In sum. Miami has talent...but its top heavy and underdeveloped here. But the NFL recognizes talent and potential and drafts based on projection.
 
I think it has to do with the fact that we recruit South Florida kids a lot. I think its safe to say that Florida runs football after seeing the state absolutely kill the draft. These kids dominate the NFL consistently and although we havent won a lot of games recently we have had some great south florida guys on the roster.

We have been almost laughable when it comes to player development! I love our program but we have not done a good job of that, we seem to be heading in that direct tho with manny
 
If you look at the list, it seems to me to be a list of schools whose recruits are underrated.
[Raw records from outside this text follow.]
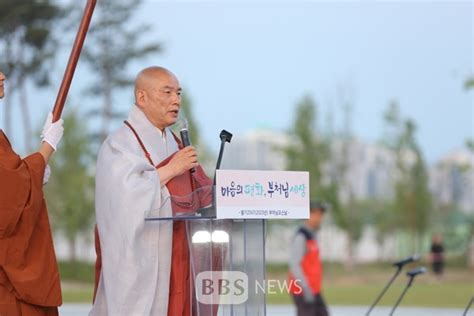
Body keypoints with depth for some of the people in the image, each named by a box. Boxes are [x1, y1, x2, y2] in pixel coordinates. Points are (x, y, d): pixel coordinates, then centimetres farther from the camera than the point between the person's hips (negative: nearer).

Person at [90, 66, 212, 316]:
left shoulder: (174, 143, 17)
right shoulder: (120, 144, -8)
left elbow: (188, 193, 19)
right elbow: (125, 193, -22)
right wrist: (171, 169, -17)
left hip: (175, 261, 7)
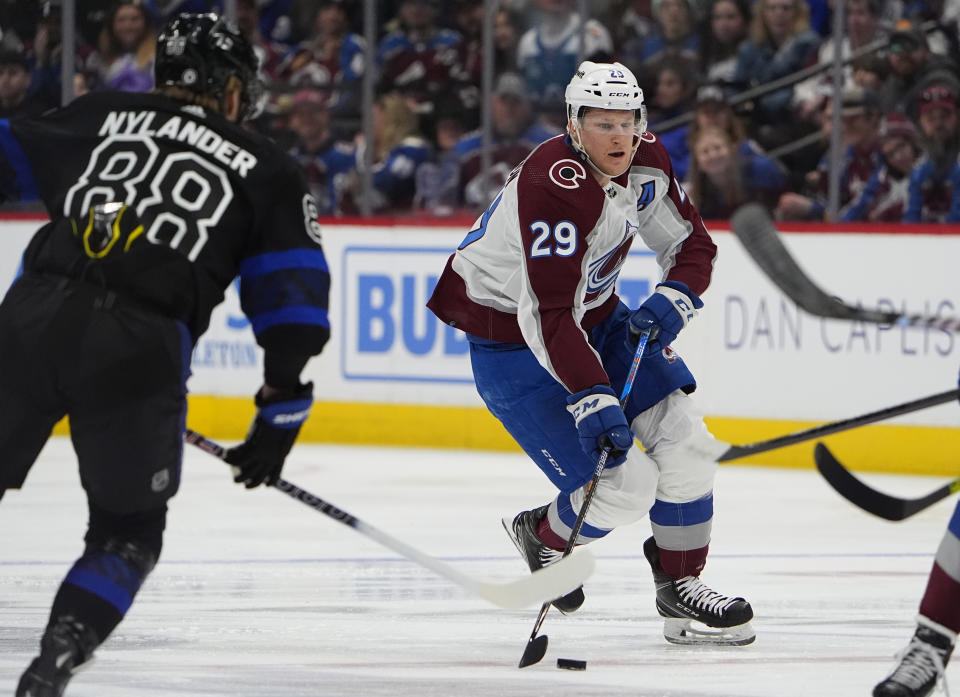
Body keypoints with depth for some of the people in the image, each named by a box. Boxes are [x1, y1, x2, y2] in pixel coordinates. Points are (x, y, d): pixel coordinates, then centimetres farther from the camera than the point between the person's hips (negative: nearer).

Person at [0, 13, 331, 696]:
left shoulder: (98, 115, 20)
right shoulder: (269, 173, 17)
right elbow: (293, 304, 11)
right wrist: (281, 412, 18)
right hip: (141, 355, -1)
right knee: (128, 530, 18)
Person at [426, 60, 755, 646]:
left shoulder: (648, 162, -7)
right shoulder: (554, 186, -32)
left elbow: (693, 245, 6)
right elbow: (550, 316, -35)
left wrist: (671, 302, -14)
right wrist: (592, 400, -42)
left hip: (595, 313, 8)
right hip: (512, 335, -8)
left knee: (684, 437, 0)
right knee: (625, 484, -14)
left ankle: (681, 586, 15)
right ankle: (544, 537, 17)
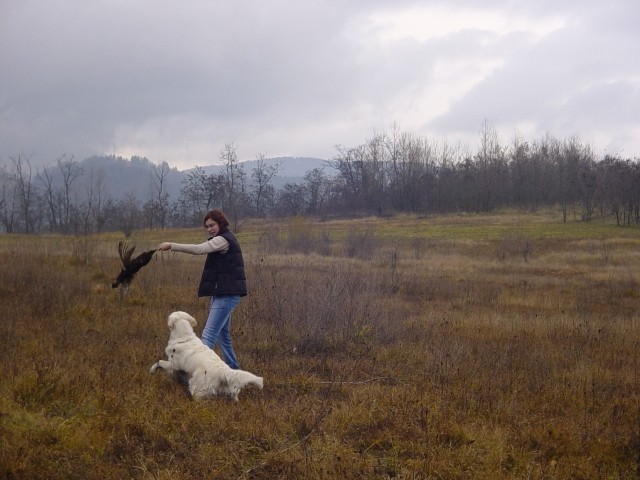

There are different reasons:

Utah, it seems picks over overlooked West coast kids and does a good job of it. BC is a bit of an East Coast Utah.

Iowa and Wisconsin are getting more good players, especially on the line, than people realize.

Miami and Florida are getting more high 3* somewhat underrated kids than the ratings services realize.

Oklahoma, looks like generally good evals in an era where they pulled fewer top kids.

NC State takes chances on very athletic kids, imo, and that can pan out. Not sure it’s about development. TCU also.

Not sure on Colorado and Washington. Some mix of modestly underrated kids, west coast coverage, lots of high 3* kids and decent evals, I guess.
 
If you look at the list, it seems to me to be a list of schools whose recruits are underrated. There are different reasons:

Utah, it seems picks over overlooked West coast kids and does a good job of it. BC is a bit of an East Coast Utah.

Iowa and Wisconsin are getting more good players, especially on the line, than people realize.

Miami and Florida are getting more high 3* somewhat underrated kids than the ratings services realize.

Oklahoma, looks like generally good evals in an era where they pulled fewer top kids.

NC State takes chances on very athletic kids, imo, and that can pan out. Not sure it’s about development. TCU also.

Not sure on Colorado and Washington. Some mix of modestly underrated kids, west coast coverage, lots of high 3* kids and decent evals, I guess.

Those other schools are all known as the best development schools. Great strength and conditioning and excellent coaching. Utah, Wisconsin and Iowa are perfect examples.

My guess is that Miami and Florida are the two teams who made the list because of underrated talent, which makes sense considering they are in the state that produced the most three-star NFL players.